TO-DO ITEM:
Could you count the lines in the listing that include the word "descr"? Give only the number.

GIVEN ENTRIES:
- - - -
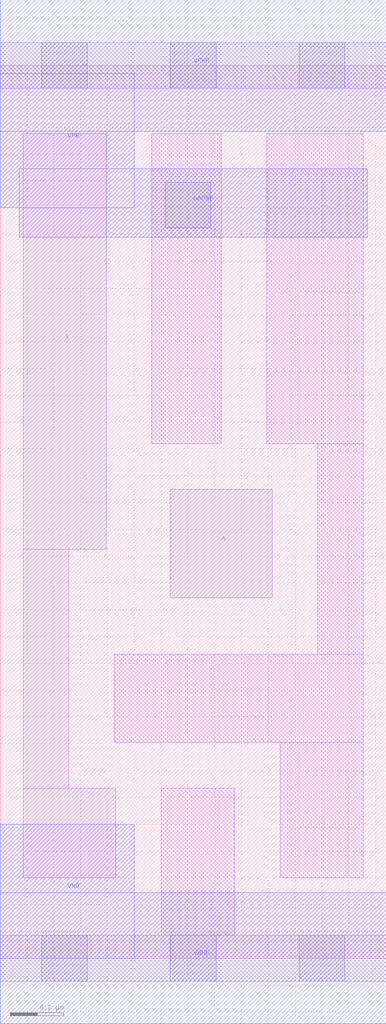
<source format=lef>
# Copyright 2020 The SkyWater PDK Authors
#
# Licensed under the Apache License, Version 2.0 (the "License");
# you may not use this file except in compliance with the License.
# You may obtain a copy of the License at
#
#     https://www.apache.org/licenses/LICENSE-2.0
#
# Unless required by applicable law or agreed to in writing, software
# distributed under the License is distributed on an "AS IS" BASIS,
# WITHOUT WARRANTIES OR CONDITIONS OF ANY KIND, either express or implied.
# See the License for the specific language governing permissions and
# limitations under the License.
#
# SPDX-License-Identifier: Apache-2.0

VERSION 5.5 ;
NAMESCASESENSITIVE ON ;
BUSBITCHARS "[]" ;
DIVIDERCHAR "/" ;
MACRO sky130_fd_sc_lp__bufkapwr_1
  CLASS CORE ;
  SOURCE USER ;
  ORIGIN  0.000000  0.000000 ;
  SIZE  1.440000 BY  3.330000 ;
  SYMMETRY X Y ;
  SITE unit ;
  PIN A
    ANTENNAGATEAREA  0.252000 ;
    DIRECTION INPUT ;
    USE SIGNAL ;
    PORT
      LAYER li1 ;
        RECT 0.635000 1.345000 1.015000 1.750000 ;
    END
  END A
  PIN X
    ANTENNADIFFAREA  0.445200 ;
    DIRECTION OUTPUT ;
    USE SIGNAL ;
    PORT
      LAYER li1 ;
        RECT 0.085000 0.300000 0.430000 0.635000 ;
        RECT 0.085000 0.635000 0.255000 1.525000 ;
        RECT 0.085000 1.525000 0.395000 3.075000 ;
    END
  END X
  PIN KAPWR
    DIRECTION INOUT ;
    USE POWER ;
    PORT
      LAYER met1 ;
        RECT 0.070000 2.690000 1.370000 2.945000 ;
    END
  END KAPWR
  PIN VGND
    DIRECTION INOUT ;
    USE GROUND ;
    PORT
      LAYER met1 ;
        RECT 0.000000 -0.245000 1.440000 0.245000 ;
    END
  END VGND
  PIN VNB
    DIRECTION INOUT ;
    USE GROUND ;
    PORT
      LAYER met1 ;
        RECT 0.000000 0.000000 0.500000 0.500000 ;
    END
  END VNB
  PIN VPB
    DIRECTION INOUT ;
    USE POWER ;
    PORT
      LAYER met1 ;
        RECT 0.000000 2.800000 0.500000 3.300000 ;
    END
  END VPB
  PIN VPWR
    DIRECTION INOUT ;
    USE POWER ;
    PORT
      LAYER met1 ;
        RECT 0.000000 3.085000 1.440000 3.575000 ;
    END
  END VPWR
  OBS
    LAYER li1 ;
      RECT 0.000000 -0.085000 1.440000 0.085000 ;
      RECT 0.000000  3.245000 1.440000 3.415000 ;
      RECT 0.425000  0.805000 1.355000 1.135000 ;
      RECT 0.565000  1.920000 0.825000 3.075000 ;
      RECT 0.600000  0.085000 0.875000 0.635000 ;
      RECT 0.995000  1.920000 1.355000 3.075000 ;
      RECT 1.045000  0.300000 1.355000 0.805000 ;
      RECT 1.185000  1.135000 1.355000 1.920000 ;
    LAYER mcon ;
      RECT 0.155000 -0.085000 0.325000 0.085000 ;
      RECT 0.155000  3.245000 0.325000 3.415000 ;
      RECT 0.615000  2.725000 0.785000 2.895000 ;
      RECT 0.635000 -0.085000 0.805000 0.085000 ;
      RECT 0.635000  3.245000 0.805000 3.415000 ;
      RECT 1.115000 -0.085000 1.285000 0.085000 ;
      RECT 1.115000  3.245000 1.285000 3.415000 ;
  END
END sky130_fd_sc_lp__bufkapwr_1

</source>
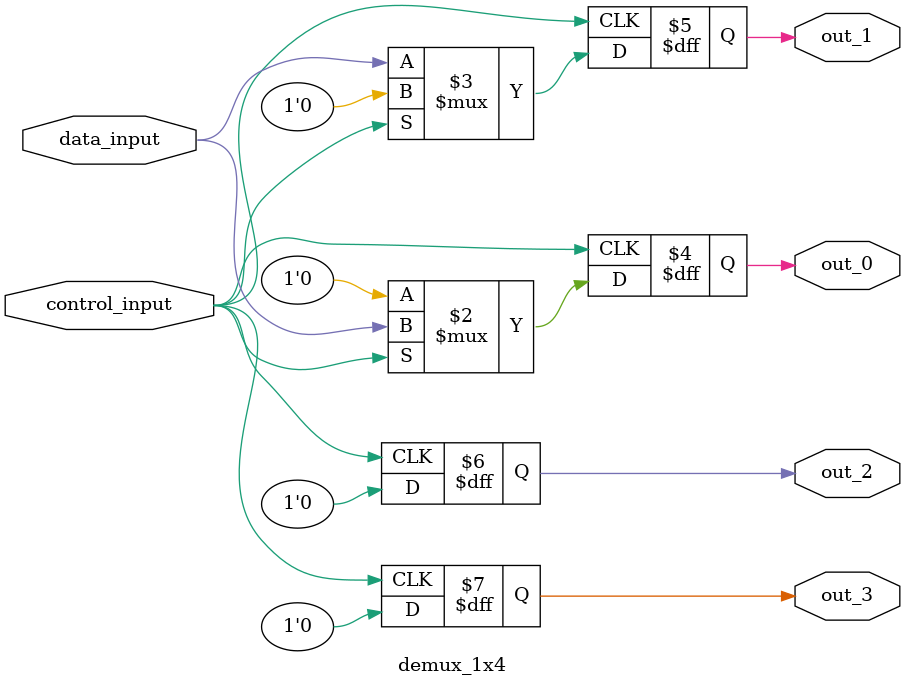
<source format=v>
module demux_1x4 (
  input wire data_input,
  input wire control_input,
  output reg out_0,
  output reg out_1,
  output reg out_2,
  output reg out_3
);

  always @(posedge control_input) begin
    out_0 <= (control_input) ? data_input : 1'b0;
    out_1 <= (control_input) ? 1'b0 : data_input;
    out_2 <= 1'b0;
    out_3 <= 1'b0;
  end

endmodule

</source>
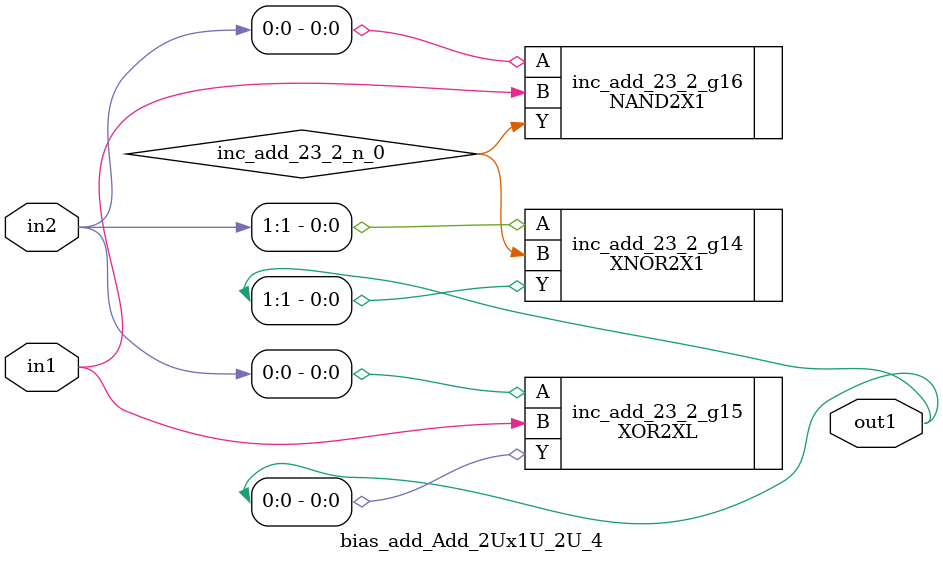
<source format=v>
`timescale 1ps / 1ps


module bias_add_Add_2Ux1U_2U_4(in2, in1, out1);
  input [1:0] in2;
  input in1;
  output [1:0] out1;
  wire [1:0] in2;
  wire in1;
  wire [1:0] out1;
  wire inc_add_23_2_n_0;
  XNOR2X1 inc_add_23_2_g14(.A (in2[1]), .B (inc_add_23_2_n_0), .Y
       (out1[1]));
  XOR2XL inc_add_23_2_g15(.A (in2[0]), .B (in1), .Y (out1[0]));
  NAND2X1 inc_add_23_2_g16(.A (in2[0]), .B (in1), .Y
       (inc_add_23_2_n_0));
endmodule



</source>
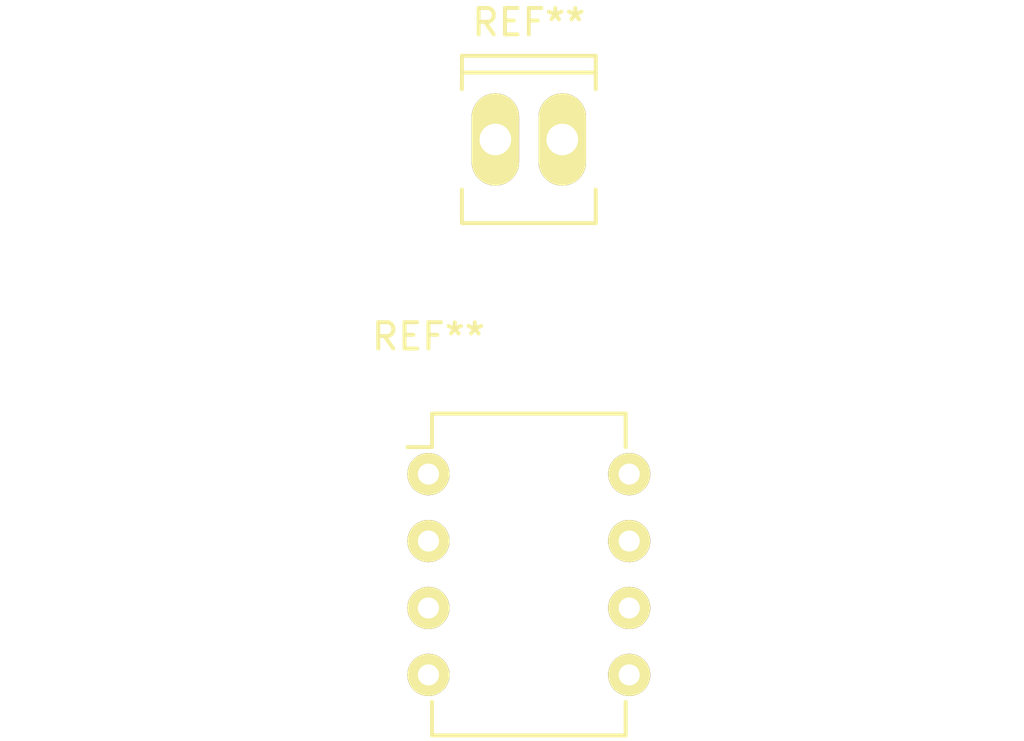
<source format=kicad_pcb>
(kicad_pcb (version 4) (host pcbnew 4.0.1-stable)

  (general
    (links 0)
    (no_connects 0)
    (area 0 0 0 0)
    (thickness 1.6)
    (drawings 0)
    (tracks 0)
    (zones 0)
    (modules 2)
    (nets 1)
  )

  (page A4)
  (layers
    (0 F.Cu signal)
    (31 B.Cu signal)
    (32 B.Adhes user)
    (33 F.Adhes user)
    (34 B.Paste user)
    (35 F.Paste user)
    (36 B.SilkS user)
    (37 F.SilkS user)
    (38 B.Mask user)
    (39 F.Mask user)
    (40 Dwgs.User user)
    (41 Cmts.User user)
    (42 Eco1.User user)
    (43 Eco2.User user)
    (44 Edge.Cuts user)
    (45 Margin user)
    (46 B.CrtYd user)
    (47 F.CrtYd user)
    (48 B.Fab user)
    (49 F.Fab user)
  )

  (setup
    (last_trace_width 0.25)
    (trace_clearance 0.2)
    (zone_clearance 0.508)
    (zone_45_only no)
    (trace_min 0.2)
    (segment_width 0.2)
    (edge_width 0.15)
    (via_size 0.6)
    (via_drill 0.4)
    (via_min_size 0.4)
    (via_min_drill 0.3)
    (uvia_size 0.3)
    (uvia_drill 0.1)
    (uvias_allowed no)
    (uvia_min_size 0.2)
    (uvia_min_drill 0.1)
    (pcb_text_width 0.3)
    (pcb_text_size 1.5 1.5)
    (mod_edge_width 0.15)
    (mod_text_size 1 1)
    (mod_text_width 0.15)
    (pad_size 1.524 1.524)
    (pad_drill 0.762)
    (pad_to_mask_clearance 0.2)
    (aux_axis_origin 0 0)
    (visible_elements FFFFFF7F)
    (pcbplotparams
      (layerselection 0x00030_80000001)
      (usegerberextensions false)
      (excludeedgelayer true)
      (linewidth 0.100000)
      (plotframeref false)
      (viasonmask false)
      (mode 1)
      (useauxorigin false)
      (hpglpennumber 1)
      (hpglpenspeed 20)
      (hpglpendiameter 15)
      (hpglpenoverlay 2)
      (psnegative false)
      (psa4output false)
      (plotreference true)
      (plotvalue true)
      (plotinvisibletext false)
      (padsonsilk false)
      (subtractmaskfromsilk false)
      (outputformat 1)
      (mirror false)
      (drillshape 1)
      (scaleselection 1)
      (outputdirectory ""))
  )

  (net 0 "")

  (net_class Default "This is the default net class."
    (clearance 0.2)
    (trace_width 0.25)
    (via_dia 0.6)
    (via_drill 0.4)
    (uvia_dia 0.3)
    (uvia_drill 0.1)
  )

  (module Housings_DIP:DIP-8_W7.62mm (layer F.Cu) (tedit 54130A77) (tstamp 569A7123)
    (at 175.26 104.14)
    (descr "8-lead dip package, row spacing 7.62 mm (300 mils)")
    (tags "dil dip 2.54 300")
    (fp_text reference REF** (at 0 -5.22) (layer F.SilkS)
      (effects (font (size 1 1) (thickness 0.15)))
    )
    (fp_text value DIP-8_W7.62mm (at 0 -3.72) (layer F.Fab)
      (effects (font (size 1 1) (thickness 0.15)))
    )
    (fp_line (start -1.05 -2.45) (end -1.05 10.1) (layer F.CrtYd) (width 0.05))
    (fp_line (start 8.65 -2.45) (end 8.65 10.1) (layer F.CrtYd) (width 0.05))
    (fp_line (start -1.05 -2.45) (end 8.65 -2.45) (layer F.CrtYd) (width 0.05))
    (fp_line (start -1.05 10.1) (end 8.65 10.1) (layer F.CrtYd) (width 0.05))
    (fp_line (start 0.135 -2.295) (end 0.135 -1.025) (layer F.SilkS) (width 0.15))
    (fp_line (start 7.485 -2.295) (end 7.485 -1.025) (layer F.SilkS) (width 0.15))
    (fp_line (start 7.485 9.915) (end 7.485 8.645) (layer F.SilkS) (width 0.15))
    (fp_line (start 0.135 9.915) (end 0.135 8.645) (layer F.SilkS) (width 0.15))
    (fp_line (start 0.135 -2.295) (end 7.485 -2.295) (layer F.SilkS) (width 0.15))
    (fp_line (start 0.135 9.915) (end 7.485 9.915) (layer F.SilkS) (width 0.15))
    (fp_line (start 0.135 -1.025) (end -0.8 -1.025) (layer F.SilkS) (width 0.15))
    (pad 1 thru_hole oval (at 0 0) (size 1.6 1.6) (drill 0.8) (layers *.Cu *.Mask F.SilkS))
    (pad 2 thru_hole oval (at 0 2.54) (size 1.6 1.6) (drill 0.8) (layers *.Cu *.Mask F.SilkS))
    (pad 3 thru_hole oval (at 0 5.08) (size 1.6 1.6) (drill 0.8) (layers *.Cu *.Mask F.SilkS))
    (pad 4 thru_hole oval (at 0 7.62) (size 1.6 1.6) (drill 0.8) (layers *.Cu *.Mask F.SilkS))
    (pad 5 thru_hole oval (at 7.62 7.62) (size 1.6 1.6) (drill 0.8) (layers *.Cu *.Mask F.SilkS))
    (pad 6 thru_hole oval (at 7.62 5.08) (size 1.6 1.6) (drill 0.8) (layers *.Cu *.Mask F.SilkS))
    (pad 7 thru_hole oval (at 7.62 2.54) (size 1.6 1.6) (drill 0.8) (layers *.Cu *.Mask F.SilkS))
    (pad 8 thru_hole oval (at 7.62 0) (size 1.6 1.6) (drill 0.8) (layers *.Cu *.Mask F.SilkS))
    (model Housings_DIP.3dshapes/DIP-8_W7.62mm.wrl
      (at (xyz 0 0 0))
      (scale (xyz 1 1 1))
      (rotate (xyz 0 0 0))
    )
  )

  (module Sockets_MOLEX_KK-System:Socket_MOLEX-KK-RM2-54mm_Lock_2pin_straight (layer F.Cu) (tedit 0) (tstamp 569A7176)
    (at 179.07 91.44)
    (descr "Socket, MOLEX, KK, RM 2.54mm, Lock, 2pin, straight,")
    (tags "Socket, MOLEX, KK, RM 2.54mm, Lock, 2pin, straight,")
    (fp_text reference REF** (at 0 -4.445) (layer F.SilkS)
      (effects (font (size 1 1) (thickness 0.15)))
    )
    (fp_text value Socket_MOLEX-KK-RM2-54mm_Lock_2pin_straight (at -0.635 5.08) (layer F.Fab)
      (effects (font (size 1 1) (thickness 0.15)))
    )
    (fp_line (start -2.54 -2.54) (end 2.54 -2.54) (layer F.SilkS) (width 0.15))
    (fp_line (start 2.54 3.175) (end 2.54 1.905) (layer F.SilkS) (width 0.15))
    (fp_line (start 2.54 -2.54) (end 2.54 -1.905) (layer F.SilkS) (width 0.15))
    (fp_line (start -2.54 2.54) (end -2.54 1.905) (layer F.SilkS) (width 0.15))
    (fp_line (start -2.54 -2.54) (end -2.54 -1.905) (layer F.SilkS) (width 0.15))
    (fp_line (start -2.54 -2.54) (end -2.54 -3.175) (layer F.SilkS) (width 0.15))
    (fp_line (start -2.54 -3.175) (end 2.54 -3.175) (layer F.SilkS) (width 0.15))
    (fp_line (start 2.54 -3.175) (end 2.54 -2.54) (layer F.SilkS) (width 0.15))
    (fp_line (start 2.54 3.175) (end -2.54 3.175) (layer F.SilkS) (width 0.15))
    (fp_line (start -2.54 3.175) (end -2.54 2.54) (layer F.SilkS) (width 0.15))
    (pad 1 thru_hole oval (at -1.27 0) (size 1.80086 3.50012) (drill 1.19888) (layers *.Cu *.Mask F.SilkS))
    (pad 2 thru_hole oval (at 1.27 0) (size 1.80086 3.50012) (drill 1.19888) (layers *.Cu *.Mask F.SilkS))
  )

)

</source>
- - - -
ANSWER SPACE:
2